Traités comme un «groupe racial inférieur»
Comme des ONG locales et Human Rights Watch (HRW), Amnesty International a qualifié mardi «d’apartheid» la politique d’Israël envers les Palestiniens, traités comme un « groupe racial inférieur », selon cette organisation de défense des droits humains dont les propos sont fustigés par l’Etat hébreu.
En avril 2021, HRW avait jeté un pavé dans la mare en rejoignant des ONG palestiniennes et israéliennes qui avaient décidé d’utiliser le terme «apartheid» pour désigner les politiques d’Israël envers les Palestiniens et les Arabes israéliens, descendants des Palestiniens restés en Israël après la création du pays en 1948.
Près d’un an après cette première utilisation du terme «apartheid» par une ONG internationale dans le contexte israélo-palestinien, Amnesty publie un volumineux rapport pour expliquer son choix d’utiliser le terme «apartheid», tout en disant vouloir éviter les comparaisons avec l’Afrique du Sud.
«Qu’ils vivent à Gaza, à Jérusalem-Est, dans le reste de la Cisjordanie ou en Israël, les Palestiniens sont traités comme un groupe racial inférieur et systématiquement dépossédés de leurs droits. Et ces politiques cruelles de ségrégation, de dépossession et d’exclusion d’Israël à travers ces territoires tiennent clairement de l’apartheid», y souligne l’organisation, ajoutant que les Palestiniens étaient considérés une «menace démographique» par Israël.
Aujourd’hui, quelque 6,8 millions de Juifs et autant d’Arabes vivent en Israël, à Jérusalem, en Cisjordanie occupée et dans la bande de Gaza, territoire où Israël impose un blocus depuis la prise du pouvoir du mouvement islamiste Hamas en 2007, selon les données officielles.

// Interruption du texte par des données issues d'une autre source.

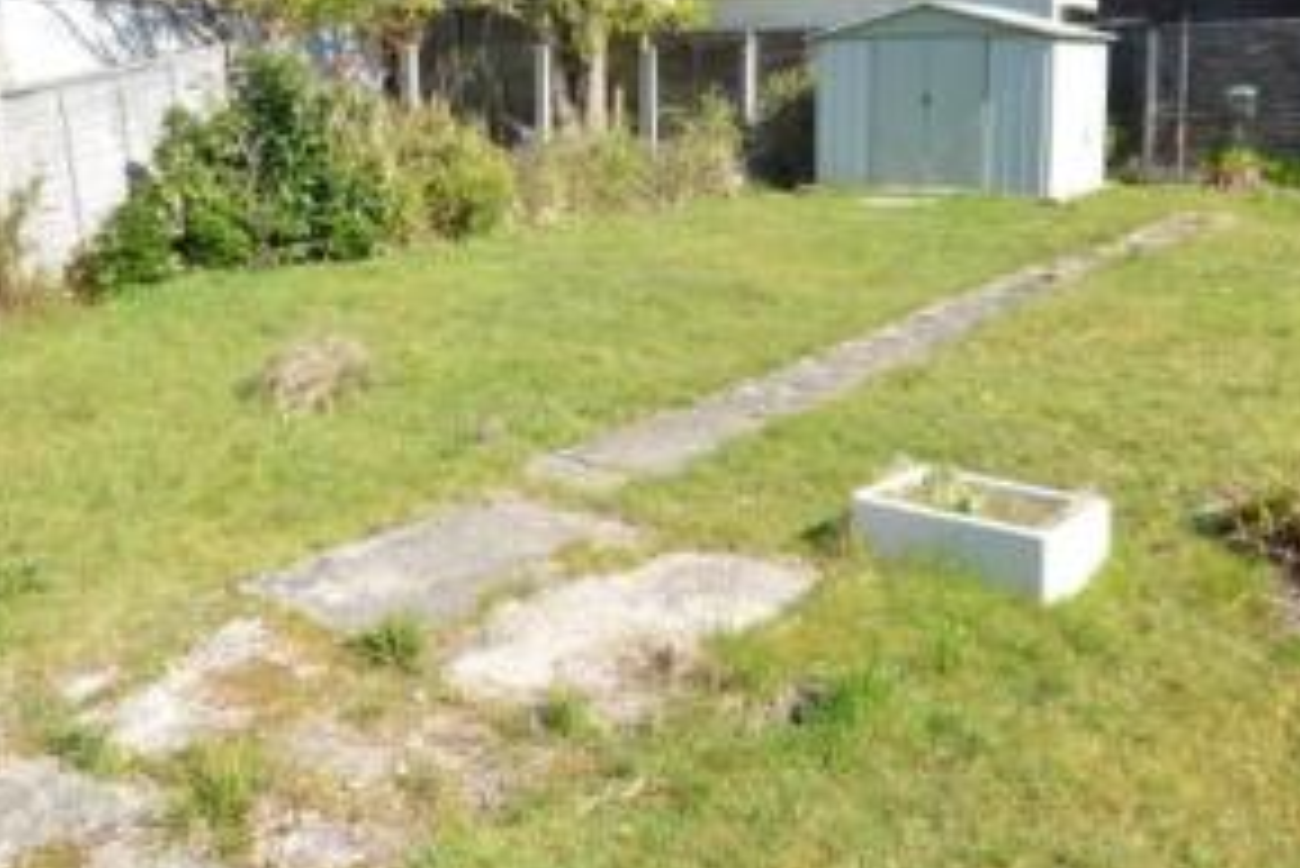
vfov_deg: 38.2
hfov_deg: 55.6
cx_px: 729
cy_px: 245
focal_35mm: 34
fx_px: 1228
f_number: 8
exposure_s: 1/500
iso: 400
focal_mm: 10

«Les citoyens arabes d’Israël ne vont pas avoir la même expérience de l’apartheid que ceux de Gaza, mais cela ne veut pas dire qu’il n’y a pas de régime d’apartheid», a dit à l’AFP la secrétaire générale d’Amnesty, Agnès Callamard.
«J’ai été choquée par la déshumanisation du système», ajoute Mme Callamard, arrivée la semaine dernière à Jérusalem. Elle a eu des entretiens en Cisjordanie et en Israël mais n’a pas rencontré des responsables israéliens malgré une demande formulée «en octobre» aux autorités.
Dès lundi, alors que le rapport d’Amnesty circulait sous embargo, le ministre israélien des Affaires étrangères, Yaïr Lapid, a dénoncé un rapport «antisémite», «un recyclage de mensonges».
«Amnesty était naguère une organisation estimée que nous respections tous. Aujourd’hui, elle est exactement le contraire», a déclaré M. Lapid accusant l’ONG d’être devenue «une organisation radicale».
«Israël n’est pas parfait, mais c’est une démocratie attachée au droit international, ouverte à la critique (…). Je n’aime pas dire que si Israël n’était pas un Etat juif personne chez Amnesty n’oserait s’en prendre à lui, mais je ne vois pas d’autre explication», a ajouté M. Lapid, membre d’une coalition gouvernementale soutenue par une formation arabe.
«Israël est ciblé à titre de seul Etat juif. Ce rapport biaisé et politisé ignore à la fois les actes de terrorisme palestiniens et l’obligation d’Israël de défendre ses citoyens contre ce même terrorisme», a renchéri le président du Congrès juif mondial, Ronald S. Lauder.
«Une critique des pratiques de l’Etat d’Israël n’est absolument pas une forme d’antisémitisme. Amnesty dénonce fortement l’antisémitisme», a réagi Mme Callamard. Et d’ajouter: «nous disons qu’en 2021, 2022, il y a de l’apartheid en Israël, nous ne suggérons pas qu’il y avait un système d’apartheid en 1948».
Dans son rapport, Amnesty a exhorté le Conseil de sécurité de l’ONU d’imposer un «embargo» sur les ventes d’armes à l’Etat hébreu, pays qui a connu en 2021 une guerre avec le Hamas, mouvement considéré terroriste par Washington et l’Union européenne, et des «sanctions» aux responsables israéliens «les plus impliqués dans le crime d’apartheid».
Amnesty a aussi demandé à la Cour pénale internationale (CPI), qui a diligenté l’an dernier une enquête pour «crimes contre l’humanité» contre les Palestiniens, «d’ajouter le crime d’apartheid» à son dossier. Israël mène de son côté une campagne diplomatique, afin de convaincre des pays occidentaux de le soutenir face à la Cour.
Mais pour Amnesty, il est surtout temps pour la communauté internationale d’en finir avec la «fatigue» du conflit israélo-palestinien, a fait valoir sa secrétaire générale, alors que le processus politique de paix reste dans l’impasse.